■ WHAT IS REQUIRED: Pull every line of text from the records below word for word, and leave the pictures out.

■ DATA SUPPLIED:
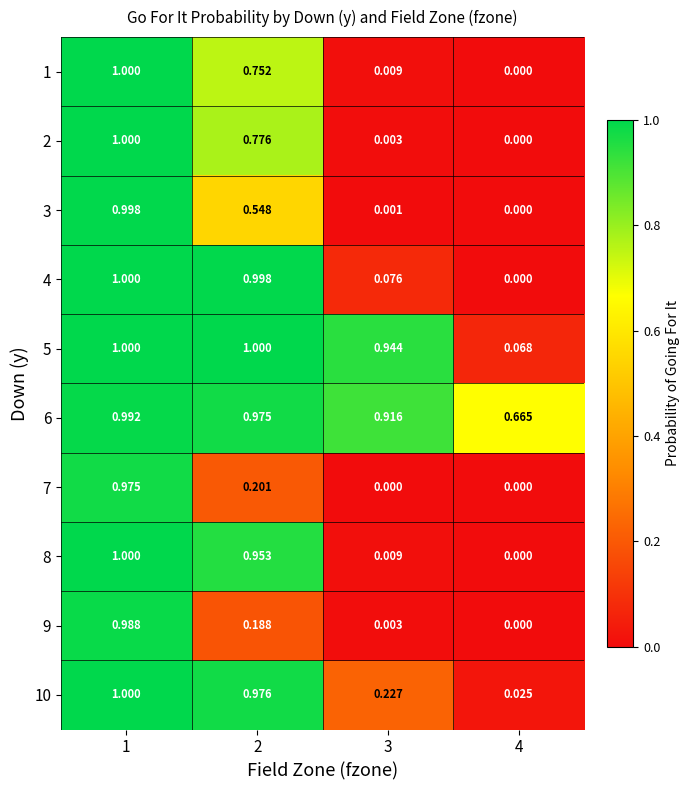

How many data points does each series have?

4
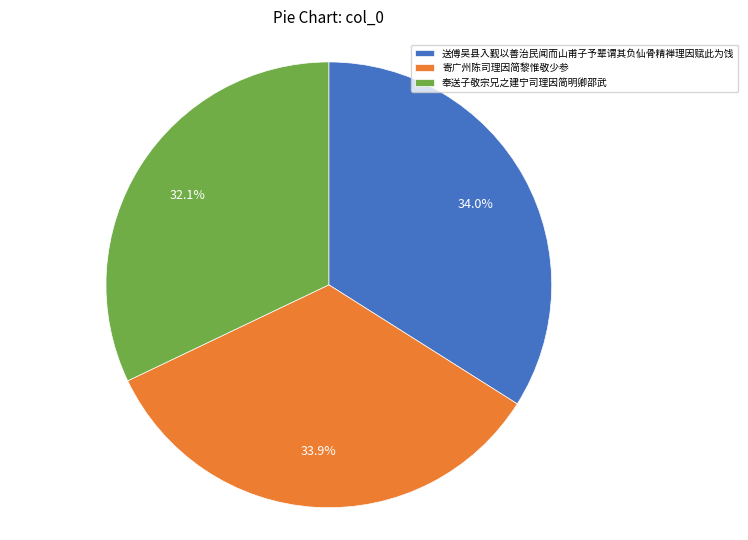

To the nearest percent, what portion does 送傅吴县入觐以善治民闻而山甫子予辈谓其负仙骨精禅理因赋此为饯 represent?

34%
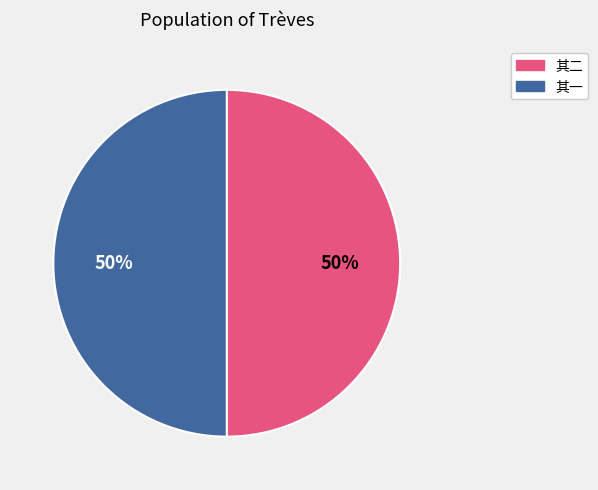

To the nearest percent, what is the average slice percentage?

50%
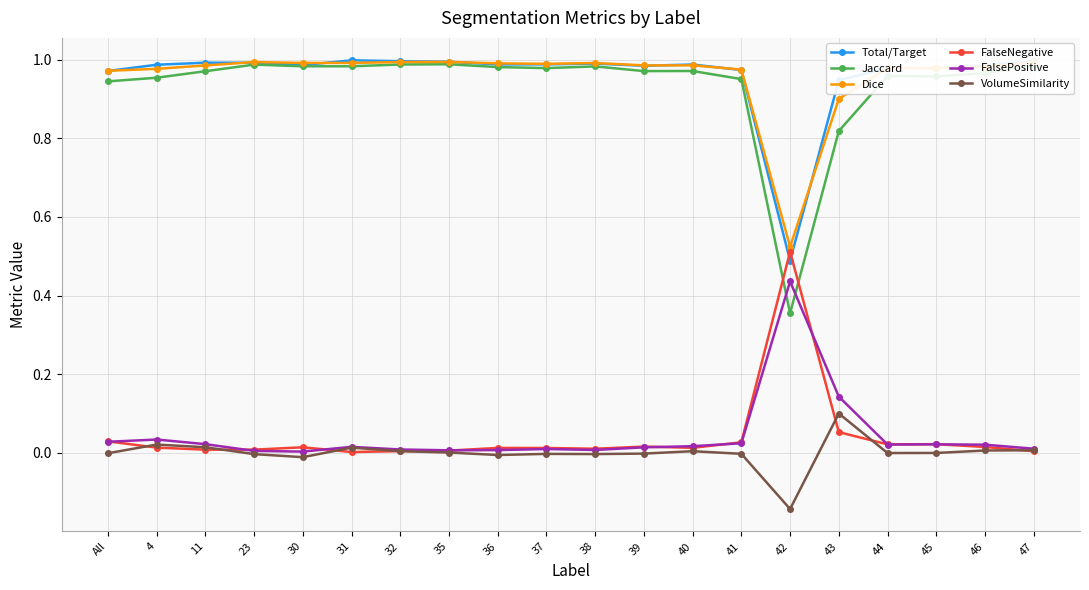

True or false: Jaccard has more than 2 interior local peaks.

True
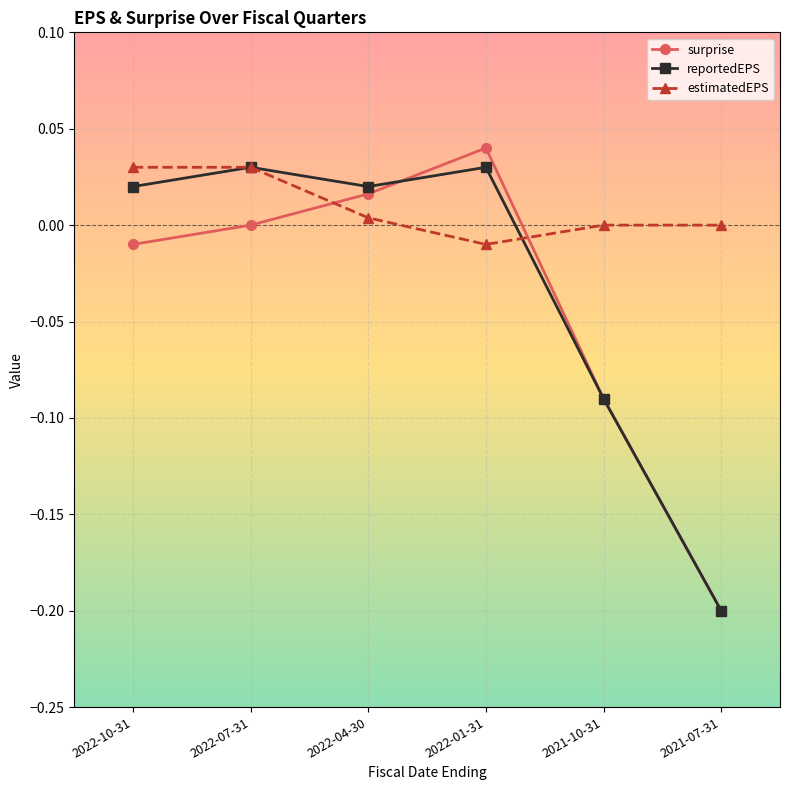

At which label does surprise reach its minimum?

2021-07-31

■ RESULT OF THE TASK:
How many data points does each series have?

4

To the nearest percent, what portion does 送傅吴县入觐以善治民闻而山甫子予辈谓其负仙骨精禅理因赋此为饯 represent?

34%

To the nearest percent, what is the average slice percentage?

50%

True or false: Jaccard has more than 2 interior local peaks.

True

At which label does surprise reach its minimum?

2021-07-31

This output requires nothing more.